If one yearns to see new superstars hone their craft in the WWE, why not tune in on Tuesday nights to WWE NXT ? If one wants to see underutilized superstars who can really give a five star match, why not tune in on Thursday nights to WWE Superstars ?
So effectively, the PG Era isn’t bad because it appeals to kids. The PG Era is bad because it’s not the exciting, non-stop thrill ride that once made the WWE a force in the pro wrestling industry. But that’s not just the fault of the company; it’s also an effect of the times.
Much like the seasons, pro wrestling will have its highs and its lows. However, my friends, that is the beauty of this sport that we love so much.

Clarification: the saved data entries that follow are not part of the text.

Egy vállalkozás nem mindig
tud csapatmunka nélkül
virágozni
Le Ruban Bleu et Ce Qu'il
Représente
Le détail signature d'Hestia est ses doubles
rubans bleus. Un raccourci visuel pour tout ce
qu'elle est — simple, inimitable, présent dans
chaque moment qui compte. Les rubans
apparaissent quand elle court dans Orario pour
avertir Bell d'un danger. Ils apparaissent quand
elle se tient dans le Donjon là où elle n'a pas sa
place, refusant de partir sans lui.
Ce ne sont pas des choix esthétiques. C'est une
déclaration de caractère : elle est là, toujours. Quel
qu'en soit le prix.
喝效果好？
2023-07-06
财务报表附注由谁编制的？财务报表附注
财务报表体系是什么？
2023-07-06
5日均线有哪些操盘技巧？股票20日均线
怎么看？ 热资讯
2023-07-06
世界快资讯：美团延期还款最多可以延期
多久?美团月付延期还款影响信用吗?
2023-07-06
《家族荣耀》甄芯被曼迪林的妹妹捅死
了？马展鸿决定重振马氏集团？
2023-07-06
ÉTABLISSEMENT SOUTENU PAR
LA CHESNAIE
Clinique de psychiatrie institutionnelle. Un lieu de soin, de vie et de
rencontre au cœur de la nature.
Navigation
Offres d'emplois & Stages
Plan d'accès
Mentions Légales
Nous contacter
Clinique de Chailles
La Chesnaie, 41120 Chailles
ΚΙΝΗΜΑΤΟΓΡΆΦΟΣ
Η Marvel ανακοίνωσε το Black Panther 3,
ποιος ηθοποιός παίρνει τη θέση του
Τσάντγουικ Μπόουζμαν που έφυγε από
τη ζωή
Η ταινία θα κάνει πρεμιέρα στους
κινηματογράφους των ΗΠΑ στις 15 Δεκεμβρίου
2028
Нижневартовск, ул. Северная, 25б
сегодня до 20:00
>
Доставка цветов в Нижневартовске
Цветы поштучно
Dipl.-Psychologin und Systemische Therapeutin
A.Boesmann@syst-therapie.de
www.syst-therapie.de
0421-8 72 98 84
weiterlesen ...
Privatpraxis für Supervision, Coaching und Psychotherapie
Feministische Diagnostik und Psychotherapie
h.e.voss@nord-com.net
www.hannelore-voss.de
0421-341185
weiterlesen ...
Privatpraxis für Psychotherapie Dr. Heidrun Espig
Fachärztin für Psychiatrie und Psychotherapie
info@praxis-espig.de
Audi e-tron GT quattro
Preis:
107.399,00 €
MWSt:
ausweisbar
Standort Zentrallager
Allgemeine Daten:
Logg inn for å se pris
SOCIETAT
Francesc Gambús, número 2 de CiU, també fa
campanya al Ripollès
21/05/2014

We wouldn’t be able to appreciate the Attitude Era, EVOLVE, ROH, TNA, DragonGate USA, and other organizations if not for the WWE and their lackluster storylines and constant appeal to diaper clad, future diehard wrestling fans.
So I say we should take the Tyler Reks Method of understanding this PG Era and sit back, collect our figurative CPCs (Chuck Palumbo Checks), and drift along the stormy pro wrestling seas until we come across that perfect wave that we’ll all inevitably ride into the sunset.